TEXTO MOSTRADO ->
= = = =

# Subwoofer Pioneer Super Viejo



## SrJenkins (May 12, 2011)

Hola amigos , mi padre ha traido a casa un subwoofer pioneer , que debe ser como de los 90's jajaja , en realidad suena bien , aun no lo he puesto en una casa pues necesito las especificaciones , para saber como armar la caja , el ampli , etc... en el iman del sub , solo me sale que la impedancia es 4 Ω , pero de watts no se especifica , tiene el modelo y numero de serie , pero no se cual es cual XD asi que adjunto unas fotos del subwoofer , espero que alguien pueda ayudarme con lo que pido , saludos


----------



## pandacba (May 12, 2011)

Como sabes que es sub wofer? si no has dado con los datos del mismo?


----------



## SrJenkins (May 12, 2011)

porque primero que nada responde MUY BIEN los bajos , distinto a un woofer normal , segundo la suspension neumatica de los bordes es muy ancha para ser un cono normal , la bobina tambien lo es , por eso tiene un cubrebobina grande y el cono se mueve mucho mas hacia adelante que un cono normal , aparte en donde va la bobina , un poco mas arriba el cono tiene ventilaciones ( 4 orificios) que no he visto en conos normales de tan poco tamaño , y tambien que en esos tiempos no se fabricaban altavoces con suspensiones neumaticas , todos tenian como zigzag el borde , y se podia romper facilmente , es por eso que creo que es subwoofer , ( de auto , por los 4 ohms )


----------



## pandacba (May 12, 2011)

En los 70's,80's,90's los Woffer eran asi, respondian muy bien a los bajos porque esa era su misión, ese es un parlante que se llama de suspensión acustica y se colocaba en un bafle, que se llama infinito, que esta todo cerrado no hay entrada de aire, y la ventilación era tan simplemente para refrigerar la bobina....

La moda, impuesta ha echo cambiar las cosas de nombre y modificar otras, para enmascara la mala calidad de muchas otras, y muchos se embarcan en las modas sin siquiera informarse un poquito, en esos años, se utilzaba un woofer de suspensión acústica, un buen rango medio y un tweter, hoy el rango medio no importa y los agudos menos, todo debe ser baja frecuencia, lo lamentable del caso que el sonido no es solo baja frecuencia, lo malo de solo baja frecuencia a altos niveles, es la perdida del oido y de alteraciones fisiológicas, ya que al tener tanta energia al impacatar en el cuerpo se superponen a las biofrecuencias, causando diversos trastornos irreversibles

Si ese parlante se prueba al aire sin una   caja cerrada se dañara y quedar inutilzado


----------



## SrJenkins (May 12, 2011)

o malo de solo baja frecuencia a altos niveles, es la perdida del oido y de alteraciones fisiológicas, ya que al tener tanta energia al impacatar en el cuerpo se superponen a las biofrecuencias, causando diversos trastornos irreversibles

claro , eso es verdad , pero lo que quiero es armar un buen 2.1 , y por eso necesitaba saber todo de este woofer , la verdad no sabia nada de lo que me dices en tu respuesta , te lo agradezco , ahora se mas sobre woofers ;D gracias


----------



## pandacba (May 12, 2011)

Ok, voy a tratar de ver que pudeo conseguir sobre ese parlantes, asi, le haces una buenas cajas


----------

= = = =

EXTRACTO DE DATOS ->
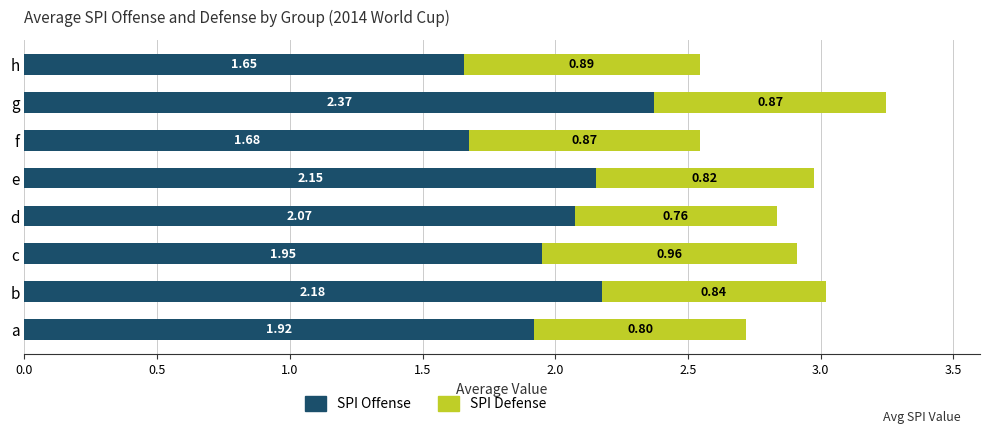

What is the total value across all series at b?

3.0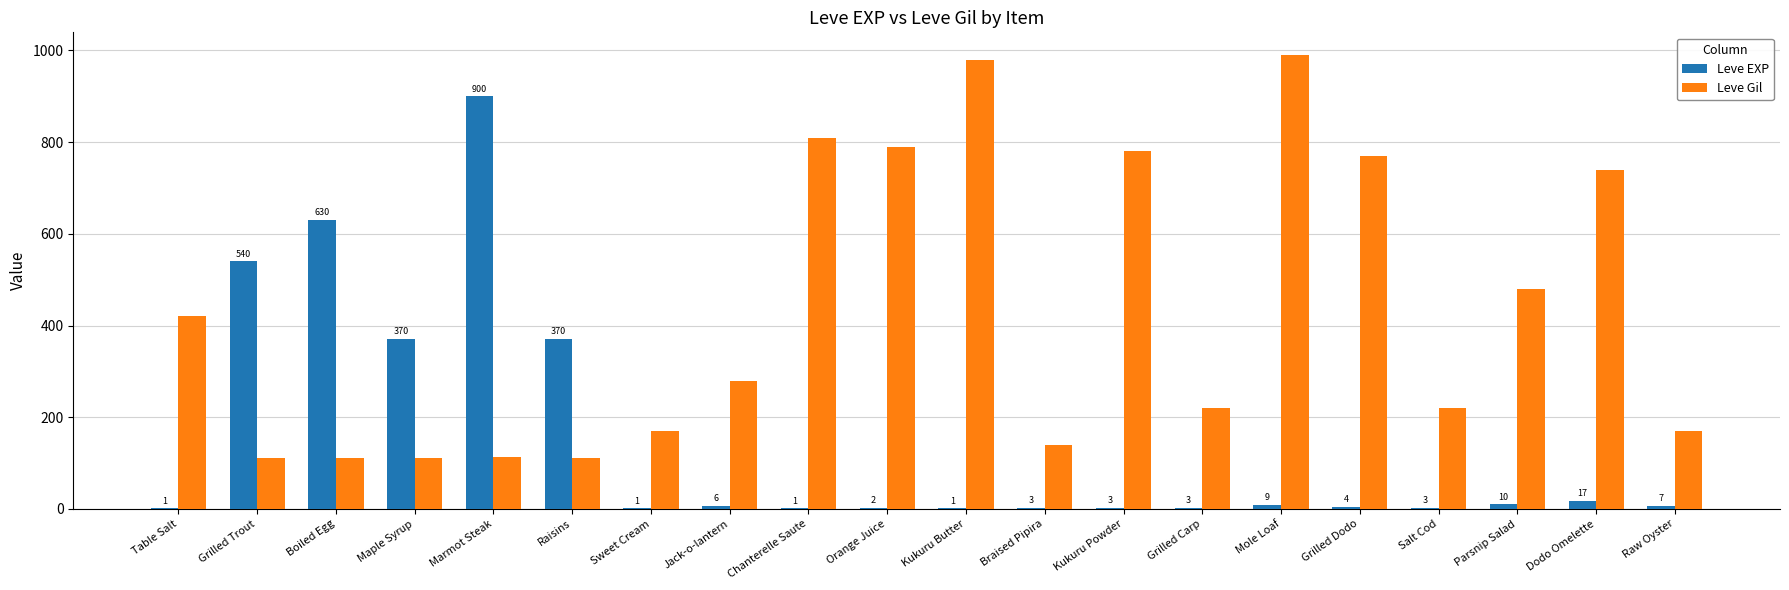

Is the value of Leve Gil at Kukuru Butter greater than the value of Leve EXP at Sweet Cream?

Yes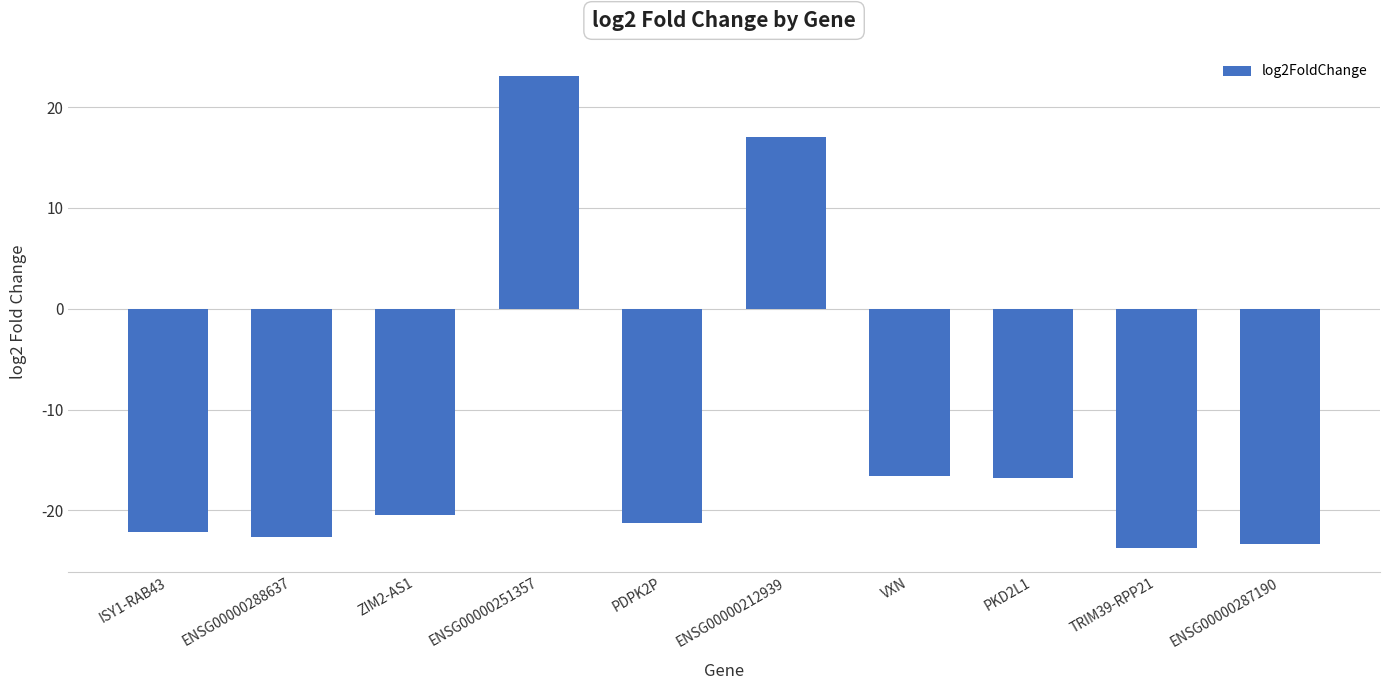

What is the label of the 9th bar from the left?

TRIM39-RPP21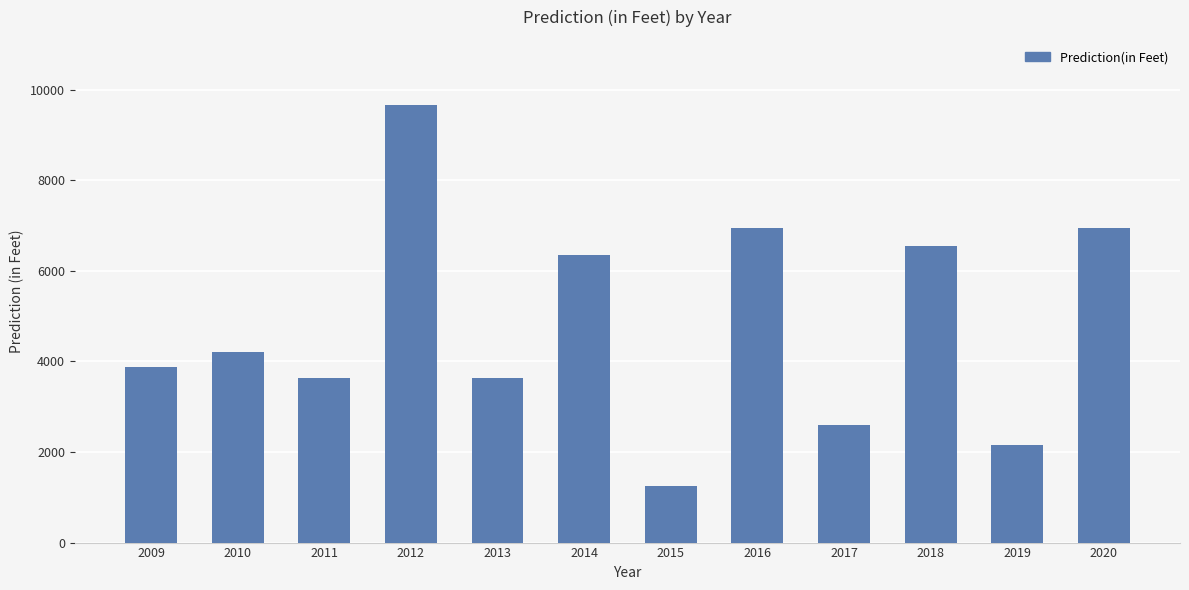

Reading left to right, transcribe all the data shown in this chart.

3874	4215	3625	9654	3625	6352	1245	6954	2587	6541	2148	6954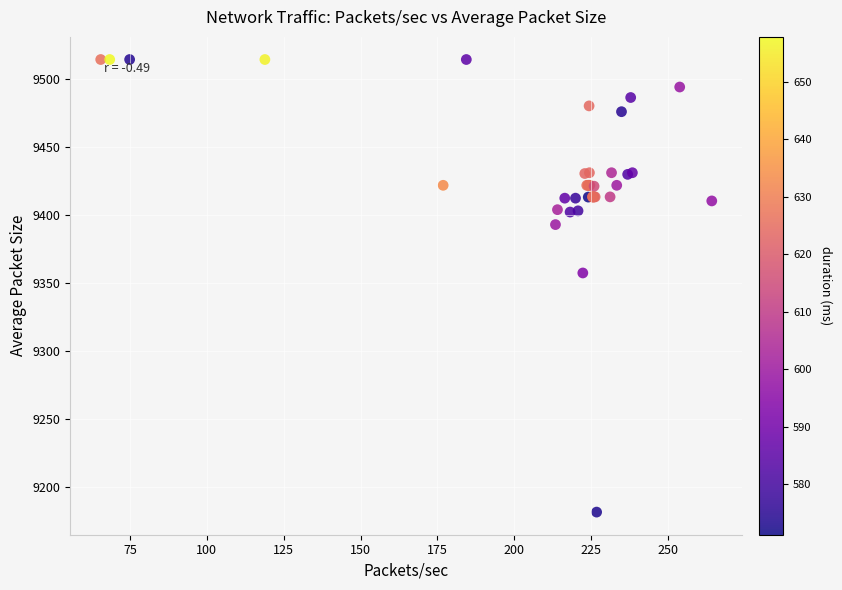

What Y value in the scatter plot is closest to 9347?

9357.4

= = = =

TAREAS PROPUESTAS ->
A. Indica si cada afirmación coincide con el texto mostrado y contesta sí o no, citando textualmente las palabras que lo deciden.
(i) En el imán del altavoz figura una impedancia de 4 Ω.
(ii) Según pandacba, el bafle llamado infinito tiene una entrada de aire.
(iii) SrJenkins pretende armar un equipo 2.1.
B. Responde con brevedad, a partir del texto mostrado:
(i) ¿Cuántos orificios de ventilación tiene el cono, según SrJenkins?
(ii) ¿Qué le ocurrirá al parlante, según pandacba, si se prueba al aire sin una caja cerrada?
(iii) ¿Qué tres componentes se utilizaban en esos años, según pandacba?
Para resolver las tareas no se necesitan los datos.

SOLUCIONES ->
A.
(i) Sí: "solo me sale que la impedancia es 4 Ω".
(ii) No: "esta todo cerrado no hay entrada de aire".
(iii) Sí: "lo que quiero es armar un buen 2.1".

B.
(i) Cuatro orificios.
(ii) Se dañará y quedará inutilizado.
(iii) Un woofer de suspensión acústica, un buen rango medio y un tweeter.